Мой пациент высадил его и помчался назад как угорелый, паспорт был в его внутреннем кармане, про самолет он тоже придумал, но ему все мерещилось, что впереди маячит какая-то фигура.

Это случилось три года назад, и с тех пор мой пациент никого и никогда не подсаживает.

Табуретка

Однажды ко мне обратилась заведующая поликлиническим отделением клиники с просьбой по возможности унять агрессивно настроенную женщину, приехавшую из Таганрога и желающую во что бы то ни стало госпитализироваться, не имея на то достаточных оснований. Показаний для госпитализации нет никаких, сообщила заведующая.

В кабинет вошла, а точнее, влетела возбужденная женщина лет пятидесяти. Она уже с порога заявила, что в Таганроге медицины нет, да и не только в Таганроге, медицина только в Москве и она нашла нашу Клинику по Интернету. «Посмотрите на меня, доктор, – воскликнула она, – ведь я же живой труп!» И она сразу как-то обмякла и закрыла глаза. При встрече с истерическим темпераментом требуются выдержка и ангельское терпение, иначе можно попасть в контрперенос. «А вы одна приехали?» – спросил я ее. «Нет, что вы, доктор, как можно! Я приехала с мужем, он сидит за дверью». Действительно, за дверью я увидел прямо перед собой мужчину, который держал двумя руками белую крашеную табуретку. Я попросил его зайти в кабинет вместе с табуреткой. Появление мужа вызвало энтузиазм у женщины. Она патетически, как будто она была Анна Маньяни, обратилась к мужу: «Скажи, Коля, ведь я – живой труп!» Коля не только поддержал ее энергичным кивком, но и продолжил: «Вы знаете, доктор, она не может пройти и десяти шагов, как ей становится дурно, и ей надо передохнуть, для этого мы и взяли табуретку». – «Коля, – не унималась женщина, – а ты расскажи, что со мной приключилось на улице Муссолини, расскажи!» – «Наверное, на улице Россолимо?» – поправил я ее. И Коля продолжил: «Около вьетнамского посольства, на Россолимо, она так устала, что даже не села на табуретку, а просто легла на асфальт, появились сотрудники посольства и милиционер, я их успокоил, сказав, что это не имеет никакого отношения к акциям протеста, просто она смертельно и моментально лишается сил и ее надо срочно госпитализировать».
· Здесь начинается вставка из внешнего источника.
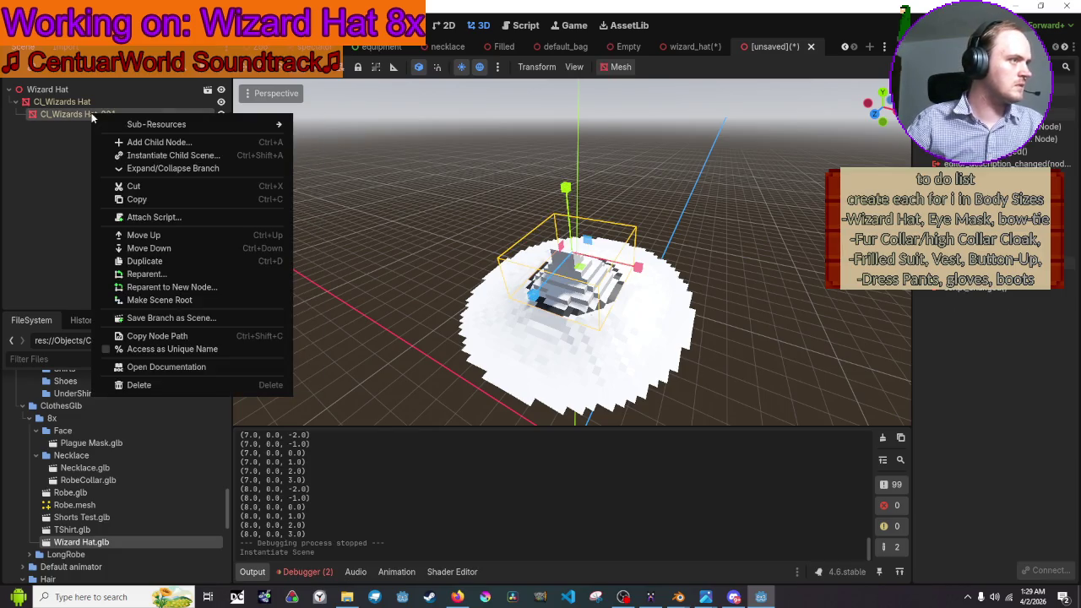
click(75, 237)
Я вывел Колю за дверь и доверительно сообщил женщине, что прекрасно понимаю ее состояние и что было бы грубейшей ошибкой считать это симуляцией, но поскольку сегодня объективных показателей для госпитализации нет, мы занесем ее данные в регистр вне очереди, и это вы должны признать как большую победу! «Что вы говорите, доктор, неужели в регистр? Я всегда верила, что найду здесь отклик, что мои страдания не напрасны. Вы – замечательный доктор!»


«Итак, домой с победой?» – подытожил я. «Нет, доктор, домой – ночью, а сейчас – на Красную Площадь, я никогда не была в Мавзолее!» – «Вас не пустят с табуреткой», – заметил я. «А я оставлю ее около часовых, пусть охраняют!» – ответила находчивая из Таганрога.

Змея

Змеиных мест на Земле немало, но Бог миловал, нет у нас ни кобры, ни гюрзы, ни черной мамбы, ни эфы, которая, единственная из змей, подолгу преследует человека, не говоря уже об анаконде.
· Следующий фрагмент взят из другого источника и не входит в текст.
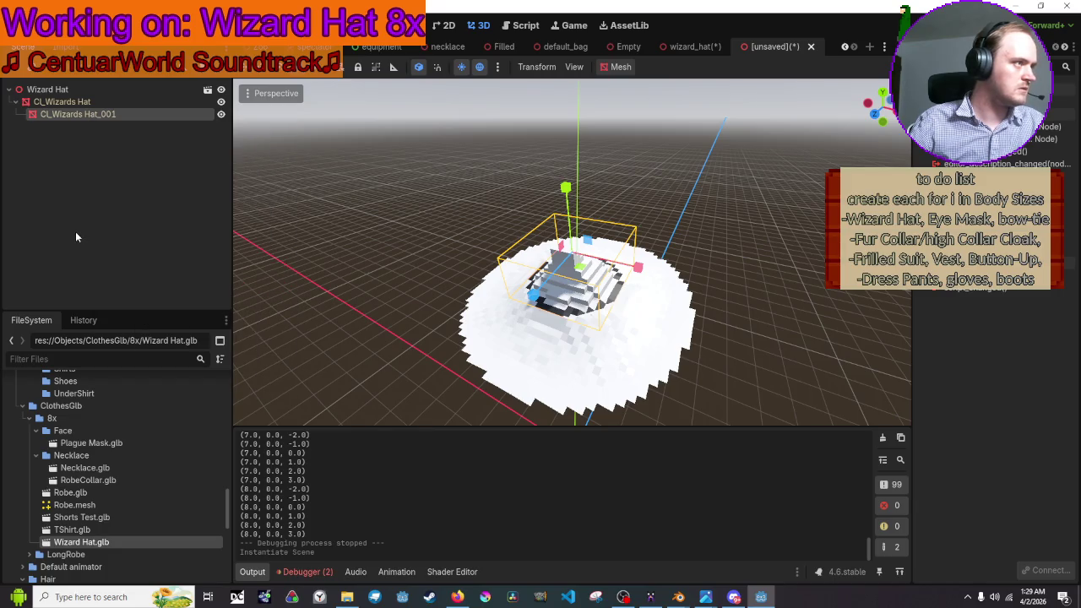
drag(645, 319, 403, 213)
В деревне Ашково Мостищенской волости Себежского района за много лет я только раз видел гадюку, ужей – почаще, но это ерунда по сравнению с ужиным царством в Башкирии, на озере Шамсутдин, там они просто кишели, а самые любопытные даже рассматривали нас, заползая прямо с воды на борт лодки, – то одна голова появится, то другая, – но, видимо, мы не входили в их биологическую цепочку, это было больше искусство ради искусства, игры избранных.
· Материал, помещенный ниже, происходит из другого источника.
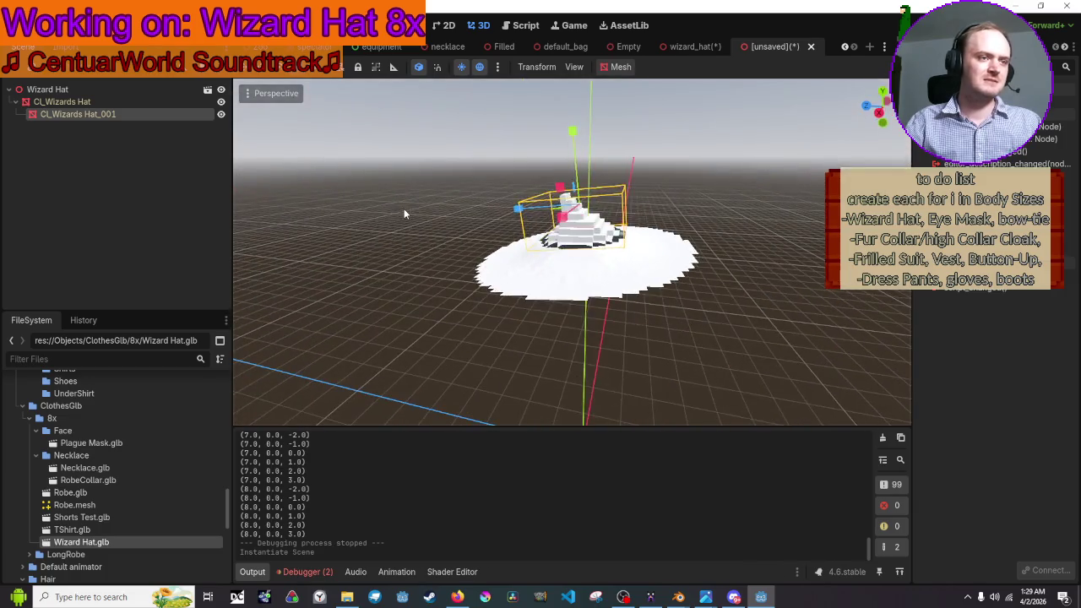
click(403, 213)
Но деревня среди лесов, и под ноги все-таки следует смотреть. И вот однажды я решил поехать в поселок Идрица, в двенадцати километрах от Ашково. Запер дом, огляделся и… увидел внизу гадюку! Она свернулась клубком у самого порога. Судорога пронзила все мое существо. Она была у меня прямо под ногами! Никакого антидота, никакой сыворотки нет и в помине, сейчас одно неловкое движение, и она укусит! Я выработал план действий: первое – прыжок с места в сторону, второе – бегом за лопатой, она у беседки. Все это я осуществил в манере Джеймса Бонда, хотя, следует признать, стал порядочным увальнем в последние годы. Вернувшись с лопатой, я застал гадюку в том же положении. Удар следует нанести без замаха, чтобы не было инфракрасного импульса, чуть пониже головы.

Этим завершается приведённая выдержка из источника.